Seems to look ok but let me know how the inner one goes as far as comfort on the road goes.


----------



## Fantino (Jul 30, 2008)

Thanks for posting this. I tore a brand new pair of bibs when I went down July 4 (first time I'd worn the bibs - grrr.) I've been pondering how to repair the 3 small holes in the hip area. Looks like about 10 buck from Amazon. . .better than tossing new bibs!

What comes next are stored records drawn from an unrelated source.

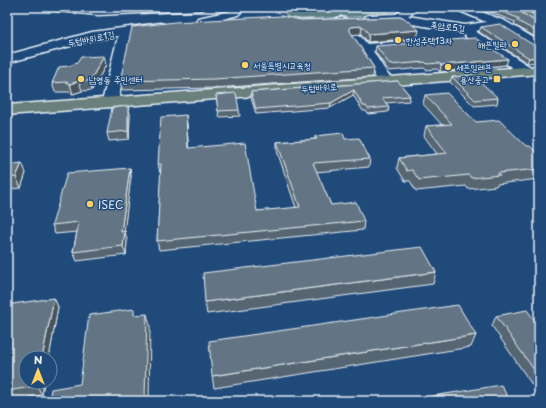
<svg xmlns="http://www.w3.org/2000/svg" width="546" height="408" font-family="'Playpen Sans','Poor Story',sans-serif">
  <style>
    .built { fill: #34577d }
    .green { fill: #5a7f85; stroke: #a1b8be }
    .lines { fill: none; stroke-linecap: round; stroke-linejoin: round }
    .minor-casing { stroke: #e8f1f8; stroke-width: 3 }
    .major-casing { stroke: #e8f1f8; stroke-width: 3 }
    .minor { fill: #1f4a7a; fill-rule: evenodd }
    .major { fill: #6a807d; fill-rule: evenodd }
    .wall { fill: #566572; stroke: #e8f1f8 }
    .shaded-wall { fill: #46525c; stroke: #e8f1f8 }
    .building { fill: #647584; stroke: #e8f1f8 }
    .poi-dot { fill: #ffd166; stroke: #1f4a7a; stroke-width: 1.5 }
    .labels { text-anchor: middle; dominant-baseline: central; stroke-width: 3; stroke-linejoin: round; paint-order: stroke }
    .far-street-label { font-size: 9px; fill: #e8f1f8; stroke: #1f4a7a }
    .far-poi-label { font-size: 9px; fill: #e8f1f8; stroke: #1f4a7a; text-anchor: start }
    .poi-label { font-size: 11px; fill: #e8f1f8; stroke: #1f4a7a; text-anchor: start }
  </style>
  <rect width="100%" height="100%" fill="#1f4a7a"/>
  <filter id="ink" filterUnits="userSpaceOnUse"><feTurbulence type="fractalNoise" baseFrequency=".025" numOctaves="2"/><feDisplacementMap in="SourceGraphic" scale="8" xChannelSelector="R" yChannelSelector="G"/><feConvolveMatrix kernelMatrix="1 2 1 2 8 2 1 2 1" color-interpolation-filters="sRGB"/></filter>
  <g filter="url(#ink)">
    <path class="built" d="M275 7H408L393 17 299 21 281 17Z"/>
    <path class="green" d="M282 7H382L389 15 301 19 287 17Z"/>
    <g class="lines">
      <defs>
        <g id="minor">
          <path d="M42 7 98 9 208 7 202 10 98 15 48 10Z"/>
          <path d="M234 7H246L238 15 202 25 198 24 196 21 198 18 230 11Z"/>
          <path d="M406 7H419L408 16 465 25 486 22 455 9 453 7H469L505 21 539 41V51L534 50 499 28 475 31 532 68 534 71 532 74 527 75 522 74 471 42 461 32 393 21 366 22 364 19 366 16 370 15 396 14Z"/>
          <path d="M341 17 345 18 367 44 405 41 410 42 412 45 410 48 373 51 388 75 395 79 398 82 395 85 390 87 377 81 358 50 335 21 337 18Z"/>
          <path d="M160 23 164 24 166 27 164 30 131 35 118 102 116 105 110 107 104 105 102 102 118 36 93 40 7 63V55L92 32Z"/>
        </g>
        <g id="major">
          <path d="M506 7H520L539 18V27L535 26Z"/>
          <path d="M539 66V74L7 115V105Z"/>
        </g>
      </defs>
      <use href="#minor" class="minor-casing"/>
      <use href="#major" class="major-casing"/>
      <use href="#minor" class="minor"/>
      <use href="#major" class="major"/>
    </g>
    <g class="wall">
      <path d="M478 7H513L536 22 539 23V39L514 25 515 22Z"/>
      <path d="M523 7H539V16Z"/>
      <path d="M403 17 417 38 368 42 361 34H352L374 68 373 77 215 88 122 90 120 81 301 20Z"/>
      <path d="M481 27 535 46 527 63 479 32Z"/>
      <path d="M376 46 506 65 440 72 437 69 426 70 424 68 389 71 375 52Z"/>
      <path d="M106 65 92 90 82 91 73 94 69 92H55L52 83Z"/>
      <path d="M452 77 498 98 497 104 474 106 450 82Z"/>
      <path d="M398 81 410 96 409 101 386 103 389 107 388 112 368 114 366 111H363L353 95 330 108 256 114 251 98V92Z"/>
      <path d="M216 95 239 110 240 116 219 117Z"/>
      <path d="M425 95 476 122 526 146 539 155V179L497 184 496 186 468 189 466 186 416 191 410 181H405L397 168 399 158 437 154 424 136 426 126 442 125 423 104Z"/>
      <path d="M128 106 130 114 129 139 109 141 107 133Z"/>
      <path d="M187 124 188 148 257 211 296 208 277 151V142L315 139V136L345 139 370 159 369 167 316 172 331 205 364 221 363 230 159 250 157 241 161 173H160L158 164Z"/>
      <path d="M7 165 26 173 21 188 12 189 9 197H7Z"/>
      <path d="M130 168 131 176 124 231 127 240 126 255 77 261 73 252 77 232 55 234 52 225Z"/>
      <path d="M436 272 433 284 207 314 205 302Z"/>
      <path d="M54 298 58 307 49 358H26V382H44L42 395 7 401V321Z"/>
      <path d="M496 316 539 326V395L492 326Z"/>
      <path d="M476 335 471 347 214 388 212 376Z"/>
    </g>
    <g class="shaded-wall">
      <path d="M362 26 361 34 350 35 349 39 350 27Z"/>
      <path d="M419 30 417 38 368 42 369 34Z"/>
      <path d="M104 56 106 65 92 90 90 81Z"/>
      <path d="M539 57V62L527 63 529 58Z"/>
      <path d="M508 59 506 65 440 72 441 65Z"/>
      <path d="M79 81 82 91 73 94 70 84Z"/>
      <path d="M354 90 353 95 330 108 331 103Z"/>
      <path d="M128 106 130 114 129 139 128 131Z"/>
      <path d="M7 115 10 124 7 130Z"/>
      <path d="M186 115 187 124 189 157 188 148Z"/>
      <path d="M22 163 26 173 21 188 16 177Z"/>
      <path d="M130 168 131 176 123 241 121 232Z"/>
      <path d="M8 178 12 189 9 197 7 193V180Z"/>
      <path d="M125 231 127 240 126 255 123 246Z"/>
      <path d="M54 298 58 307 49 358H42Z"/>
      <path d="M147 314 150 326 149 401H131Z"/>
      <path d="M37 382H44L42 395 37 386Z"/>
    </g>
    <g class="building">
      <path d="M491 7H513L536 22 539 23V33L516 20 520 19Z"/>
      <path d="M533 7H539V10Z"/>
      <path d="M281 16 301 20 403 17 419 30 369 34 362 26 350 27V31L374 68 214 79 120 81 132 27 175 22Z"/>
      <path d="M500 24 535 46 539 47V57L529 58 481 27Z"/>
      <path d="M475 38 508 59 441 65 439 63 427 64 425 62 390 65 376 46Z"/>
      <path d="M104 56 90 81H79L70 84 66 82 52 83 59 67 69 66 77 63 81 57Z"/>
      <path d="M473 75 498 98 475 100 452 77Z"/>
      <path d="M398 81 410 96 382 98 389 107 368 109 366 106H363L354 90 331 103 256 109 251 92Z"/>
      <path d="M236 93 239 110 218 111 216 95Z"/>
      <path d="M447 93 476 122 499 120 526 146H530L539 155V159H537L539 161V169L498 173 500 175 471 178 469 175 419 180 412 170 407 171 399 158 447 153 426 126 452 124 425 95Z"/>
      <path d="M128 106V131L107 133 112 108Z"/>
      <path d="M186 115 188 148 245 143 257 211 300 207 277 142 317 139 315 136 343 133 345 139 359 138 370 159 313 163 331 205 356 202 364 221 157 241 161 164H158L161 117Z"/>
      <path d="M22 163 16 177 8 178 7 180V165Z"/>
      <path d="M130 168 121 232 125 231 123 246 73 252 79 222 52 225 67 173Z"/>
      <path d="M422 247 436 272 205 302 203 273Z"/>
      <path d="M54 298 42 358H26V382H37V386L7 391V321L12 304Z"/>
      <path d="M458 305 476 335 212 376 209 341Z"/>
      <path d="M134 309V315L147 314 145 398 131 401H49L51 389 80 384 89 315Z"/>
      <path d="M527 310 539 326V377L496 316Z"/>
      <path d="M501 385 510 401H402Z"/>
    </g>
  </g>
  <g class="poi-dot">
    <circle cx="398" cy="40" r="4"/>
    <circle cx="515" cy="44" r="4"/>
    <circle cx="245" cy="65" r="4"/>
    <circle cx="448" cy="67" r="4"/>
    <circle cx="81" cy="79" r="4"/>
    <rect x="493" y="75" width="8" height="8" rx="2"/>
    <circle cx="90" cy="204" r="4"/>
  </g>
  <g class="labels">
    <g class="far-street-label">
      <text transform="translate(448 26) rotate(7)">후암로5길</text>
      <text transform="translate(91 38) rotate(-11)">두텁바위로1길</text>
      <text transform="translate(319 87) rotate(-4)">두텁바위로</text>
    </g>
    <g class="far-poi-label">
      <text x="406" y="40">한성주택13차</text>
      <text x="507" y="44" text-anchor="end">해븐빌라</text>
      <text x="253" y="65">서울특별시교육청</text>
      <text x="456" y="67">세븐일레븐</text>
      <text x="89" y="79">남영동 주민센터</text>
      <text x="489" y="79" text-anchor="end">용산중고</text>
    </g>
    <g class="poi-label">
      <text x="98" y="204">ISEC</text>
    </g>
  </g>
  <rect width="546" height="408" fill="none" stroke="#1f4a7a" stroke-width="24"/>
  <rect x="12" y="12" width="522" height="384" fill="none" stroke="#e8f1f8" stroke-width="1.5" filter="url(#ink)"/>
  <g transform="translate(38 370)"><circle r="19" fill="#1f4a7a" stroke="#6f8dac"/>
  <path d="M0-3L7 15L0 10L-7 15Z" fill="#ffd166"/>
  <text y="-6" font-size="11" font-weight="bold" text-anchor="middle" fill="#e8f1f8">N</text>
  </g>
</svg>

Looks like this patch material is pretty thin, maybe 1/32"? I think I'll give it a try.


----------



## DSE (Aug 27, 2007)

I am not sure you can tell from this attached photo, but it is very thin fabric. And comfort wise, you can't feel the a patch since the material is so similar to the shorts. The open question for me is durability (which is why I patched it from both the inside and out), and I may just opt to hand hand these shorts instead of throwing them in the wash.


----------



## gr8blues (Nov 20, 2009)

I sew stretch fabric for a living and the proper way to patch something like that is to use a piece of fabric as close to the original as possible on the inside only and sew it down especially around the edges. A sewing machine helps and one with a stretch stitch is the best, but it can be done by hand. The bonding with the iron is probably only temporary, but who knows.


----------



## Fantino (Jul 30, 2008)

*That makes sense too.*

Point taken. But I have no clue where to find a tiny piece of stretch lycra nor do I feel competent to do the hand "stretch" stitch. (Hey, if you were close by I'd hire you in a heartbeat.) So I think I'll give the iron on patch a try.

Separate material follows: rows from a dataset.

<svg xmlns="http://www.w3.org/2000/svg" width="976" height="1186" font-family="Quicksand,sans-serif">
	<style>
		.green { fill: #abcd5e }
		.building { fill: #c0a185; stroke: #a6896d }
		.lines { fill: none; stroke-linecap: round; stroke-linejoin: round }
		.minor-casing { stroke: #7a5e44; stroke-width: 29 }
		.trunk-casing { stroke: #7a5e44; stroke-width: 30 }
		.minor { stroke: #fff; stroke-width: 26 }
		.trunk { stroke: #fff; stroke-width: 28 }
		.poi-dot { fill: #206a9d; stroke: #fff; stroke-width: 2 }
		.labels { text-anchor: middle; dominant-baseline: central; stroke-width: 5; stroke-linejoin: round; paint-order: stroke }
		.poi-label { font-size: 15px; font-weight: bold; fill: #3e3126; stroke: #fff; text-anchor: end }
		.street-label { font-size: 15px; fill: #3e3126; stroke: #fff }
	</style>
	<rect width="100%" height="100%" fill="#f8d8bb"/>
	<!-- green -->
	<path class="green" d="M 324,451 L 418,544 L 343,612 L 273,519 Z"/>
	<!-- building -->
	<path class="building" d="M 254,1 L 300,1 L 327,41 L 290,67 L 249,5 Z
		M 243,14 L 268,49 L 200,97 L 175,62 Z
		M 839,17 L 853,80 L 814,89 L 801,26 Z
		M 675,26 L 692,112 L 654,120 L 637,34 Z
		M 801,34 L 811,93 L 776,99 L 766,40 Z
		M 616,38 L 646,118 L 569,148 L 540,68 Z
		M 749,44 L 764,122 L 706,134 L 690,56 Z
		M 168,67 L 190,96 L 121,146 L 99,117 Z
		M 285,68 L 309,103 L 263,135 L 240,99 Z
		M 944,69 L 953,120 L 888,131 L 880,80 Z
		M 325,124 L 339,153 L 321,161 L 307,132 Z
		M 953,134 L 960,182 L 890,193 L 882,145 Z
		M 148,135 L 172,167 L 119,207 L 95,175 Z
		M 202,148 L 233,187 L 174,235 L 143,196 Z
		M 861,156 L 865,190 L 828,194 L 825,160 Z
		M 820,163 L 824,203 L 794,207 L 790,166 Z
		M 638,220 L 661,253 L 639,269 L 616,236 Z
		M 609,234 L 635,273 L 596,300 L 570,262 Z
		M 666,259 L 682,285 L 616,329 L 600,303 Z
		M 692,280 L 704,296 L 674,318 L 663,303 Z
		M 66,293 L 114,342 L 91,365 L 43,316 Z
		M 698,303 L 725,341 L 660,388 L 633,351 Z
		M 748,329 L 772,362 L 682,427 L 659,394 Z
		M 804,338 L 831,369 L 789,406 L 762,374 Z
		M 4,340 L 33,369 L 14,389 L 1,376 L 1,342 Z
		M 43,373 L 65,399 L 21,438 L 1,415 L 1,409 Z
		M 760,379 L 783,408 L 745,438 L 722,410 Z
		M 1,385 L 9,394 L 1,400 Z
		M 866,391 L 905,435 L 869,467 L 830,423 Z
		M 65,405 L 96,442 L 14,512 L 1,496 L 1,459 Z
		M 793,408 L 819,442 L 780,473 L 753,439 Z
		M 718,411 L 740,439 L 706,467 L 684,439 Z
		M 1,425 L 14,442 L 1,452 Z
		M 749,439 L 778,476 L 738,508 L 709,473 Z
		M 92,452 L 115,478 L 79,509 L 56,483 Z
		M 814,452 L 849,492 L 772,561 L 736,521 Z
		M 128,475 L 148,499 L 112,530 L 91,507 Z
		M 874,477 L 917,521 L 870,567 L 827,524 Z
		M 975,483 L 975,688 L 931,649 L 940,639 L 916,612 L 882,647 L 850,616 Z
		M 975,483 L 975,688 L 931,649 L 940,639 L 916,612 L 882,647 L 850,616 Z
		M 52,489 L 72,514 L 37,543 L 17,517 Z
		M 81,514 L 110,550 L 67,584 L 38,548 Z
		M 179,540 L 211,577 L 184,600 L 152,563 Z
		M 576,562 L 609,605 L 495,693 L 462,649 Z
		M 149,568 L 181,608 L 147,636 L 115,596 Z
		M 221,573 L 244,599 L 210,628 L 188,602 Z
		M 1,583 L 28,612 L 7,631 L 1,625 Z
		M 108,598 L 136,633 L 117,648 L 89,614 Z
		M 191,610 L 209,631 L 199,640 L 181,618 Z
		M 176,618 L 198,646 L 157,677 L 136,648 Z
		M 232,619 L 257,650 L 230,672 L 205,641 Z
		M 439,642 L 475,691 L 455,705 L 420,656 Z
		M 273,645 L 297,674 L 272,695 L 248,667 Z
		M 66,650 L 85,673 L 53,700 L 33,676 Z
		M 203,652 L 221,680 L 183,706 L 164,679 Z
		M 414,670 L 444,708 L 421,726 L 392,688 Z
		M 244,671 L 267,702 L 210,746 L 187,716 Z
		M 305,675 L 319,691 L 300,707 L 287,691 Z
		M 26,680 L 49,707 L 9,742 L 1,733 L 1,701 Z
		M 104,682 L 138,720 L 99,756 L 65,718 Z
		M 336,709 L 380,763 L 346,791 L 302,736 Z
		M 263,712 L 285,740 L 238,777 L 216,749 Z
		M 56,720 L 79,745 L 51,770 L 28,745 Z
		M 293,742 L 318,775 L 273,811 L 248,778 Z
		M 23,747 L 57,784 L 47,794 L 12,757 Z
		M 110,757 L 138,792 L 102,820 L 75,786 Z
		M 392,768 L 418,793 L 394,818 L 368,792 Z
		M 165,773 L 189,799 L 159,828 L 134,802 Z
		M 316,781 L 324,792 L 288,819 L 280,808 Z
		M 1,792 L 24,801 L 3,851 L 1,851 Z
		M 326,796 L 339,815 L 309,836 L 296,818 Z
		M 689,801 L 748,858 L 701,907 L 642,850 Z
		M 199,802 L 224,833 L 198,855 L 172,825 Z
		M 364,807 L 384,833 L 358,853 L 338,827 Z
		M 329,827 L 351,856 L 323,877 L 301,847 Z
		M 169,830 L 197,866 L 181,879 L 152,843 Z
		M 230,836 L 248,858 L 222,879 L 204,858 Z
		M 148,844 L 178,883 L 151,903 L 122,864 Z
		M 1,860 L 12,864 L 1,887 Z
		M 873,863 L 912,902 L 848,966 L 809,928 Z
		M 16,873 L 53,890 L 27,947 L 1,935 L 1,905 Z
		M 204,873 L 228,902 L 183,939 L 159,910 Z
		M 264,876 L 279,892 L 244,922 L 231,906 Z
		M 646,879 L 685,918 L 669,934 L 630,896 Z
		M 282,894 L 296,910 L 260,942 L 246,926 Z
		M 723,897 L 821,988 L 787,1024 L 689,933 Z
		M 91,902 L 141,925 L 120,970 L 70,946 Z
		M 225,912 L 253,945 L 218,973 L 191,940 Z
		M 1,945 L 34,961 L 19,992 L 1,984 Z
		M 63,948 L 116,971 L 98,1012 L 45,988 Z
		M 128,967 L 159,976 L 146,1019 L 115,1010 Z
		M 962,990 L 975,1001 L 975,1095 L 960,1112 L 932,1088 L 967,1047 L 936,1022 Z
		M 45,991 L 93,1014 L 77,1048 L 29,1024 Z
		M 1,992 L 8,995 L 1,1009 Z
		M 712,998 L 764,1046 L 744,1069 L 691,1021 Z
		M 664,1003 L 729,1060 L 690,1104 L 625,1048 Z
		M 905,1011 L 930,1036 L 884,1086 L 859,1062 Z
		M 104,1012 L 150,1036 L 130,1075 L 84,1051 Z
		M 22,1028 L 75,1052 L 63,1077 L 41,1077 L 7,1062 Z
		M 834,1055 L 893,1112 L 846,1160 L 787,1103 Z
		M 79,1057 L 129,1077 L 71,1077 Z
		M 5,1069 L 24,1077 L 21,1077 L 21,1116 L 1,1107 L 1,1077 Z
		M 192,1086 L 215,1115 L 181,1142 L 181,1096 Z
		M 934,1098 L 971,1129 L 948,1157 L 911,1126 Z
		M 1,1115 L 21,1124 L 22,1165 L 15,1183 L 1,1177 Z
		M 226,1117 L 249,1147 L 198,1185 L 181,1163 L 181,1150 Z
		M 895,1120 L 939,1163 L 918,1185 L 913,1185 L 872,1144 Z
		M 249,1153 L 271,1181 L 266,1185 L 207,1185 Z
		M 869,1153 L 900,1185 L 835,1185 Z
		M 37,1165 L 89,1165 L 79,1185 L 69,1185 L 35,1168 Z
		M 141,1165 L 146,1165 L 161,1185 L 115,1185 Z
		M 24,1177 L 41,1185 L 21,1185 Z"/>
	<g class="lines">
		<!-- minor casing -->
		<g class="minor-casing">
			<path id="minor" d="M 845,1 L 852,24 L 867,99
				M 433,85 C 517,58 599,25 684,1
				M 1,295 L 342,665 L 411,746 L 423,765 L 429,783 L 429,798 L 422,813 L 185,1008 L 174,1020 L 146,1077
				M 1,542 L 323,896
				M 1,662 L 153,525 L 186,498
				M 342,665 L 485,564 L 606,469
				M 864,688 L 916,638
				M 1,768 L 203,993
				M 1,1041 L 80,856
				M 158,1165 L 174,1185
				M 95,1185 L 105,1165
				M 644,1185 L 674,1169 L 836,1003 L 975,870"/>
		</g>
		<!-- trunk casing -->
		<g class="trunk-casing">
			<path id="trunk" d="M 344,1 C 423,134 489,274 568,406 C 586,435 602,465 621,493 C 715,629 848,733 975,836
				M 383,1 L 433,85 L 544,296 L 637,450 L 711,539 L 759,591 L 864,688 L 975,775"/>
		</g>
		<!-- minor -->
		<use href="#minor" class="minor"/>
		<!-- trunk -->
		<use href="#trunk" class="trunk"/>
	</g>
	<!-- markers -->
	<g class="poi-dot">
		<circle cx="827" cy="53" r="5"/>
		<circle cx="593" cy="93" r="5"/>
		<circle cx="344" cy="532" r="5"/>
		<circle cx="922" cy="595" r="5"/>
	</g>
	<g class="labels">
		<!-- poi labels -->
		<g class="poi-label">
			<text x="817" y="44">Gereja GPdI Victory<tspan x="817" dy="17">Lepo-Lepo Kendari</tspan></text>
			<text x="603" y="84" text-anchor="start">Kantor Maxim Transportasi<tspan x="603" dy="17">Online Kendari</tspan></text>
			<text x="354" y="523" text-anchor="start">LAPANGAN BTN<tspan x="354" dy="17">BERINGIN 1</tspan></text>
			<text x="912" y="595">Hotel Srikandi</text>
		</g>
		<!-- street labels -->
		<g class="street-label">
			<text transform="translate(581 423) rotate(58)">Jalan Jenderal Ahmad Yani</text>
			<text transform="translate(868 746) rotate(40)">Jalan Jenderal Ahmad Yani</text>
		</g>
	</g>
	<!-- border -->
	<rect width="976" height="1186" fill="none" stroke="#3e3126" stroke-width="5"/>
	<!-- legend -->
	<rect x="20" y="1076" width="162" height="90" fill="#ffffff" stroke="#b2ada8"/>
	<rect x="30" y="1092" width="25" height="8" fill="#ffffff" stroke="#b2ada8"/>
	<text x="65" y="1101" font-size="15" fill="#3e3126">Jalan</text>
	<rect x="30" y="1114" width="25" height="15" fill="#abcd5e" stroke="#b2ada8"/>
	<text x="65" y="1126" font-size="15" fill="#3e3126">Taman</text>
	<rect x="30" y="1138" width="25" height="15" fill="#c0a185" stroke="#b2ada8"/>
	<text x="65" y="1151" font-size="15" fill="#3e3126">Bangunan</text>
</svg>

I figure if it's marketed to repair wet suits it might last awhile anyway! Looks like OP DSE and I will be the test case to see how long "Iron Mend" lasts on lycra!


----------



## MisterC (May 26, 2007)

This might be the solution to a problem I have with some shorts that are a bit too see through.

Thanks.


----------



## Mootsie (Feb 4, 2004)

MisterC said:


> This might be the solution to a problem I have with some shorts that are a bit too see through.
> 
> Thanks.


Time for new shorts.


----------



## Mr. Versatile (Nov 24, 2005)

When I tear or wear out a pair of shorts I save them. Next time I wear through, tear, or fall I take the shorts to my local dry cleaner along with the old pair. I tell then to cut whatever they need from the old pair to patch the new(er) ones. Works like a charm - always costs >$10.


----------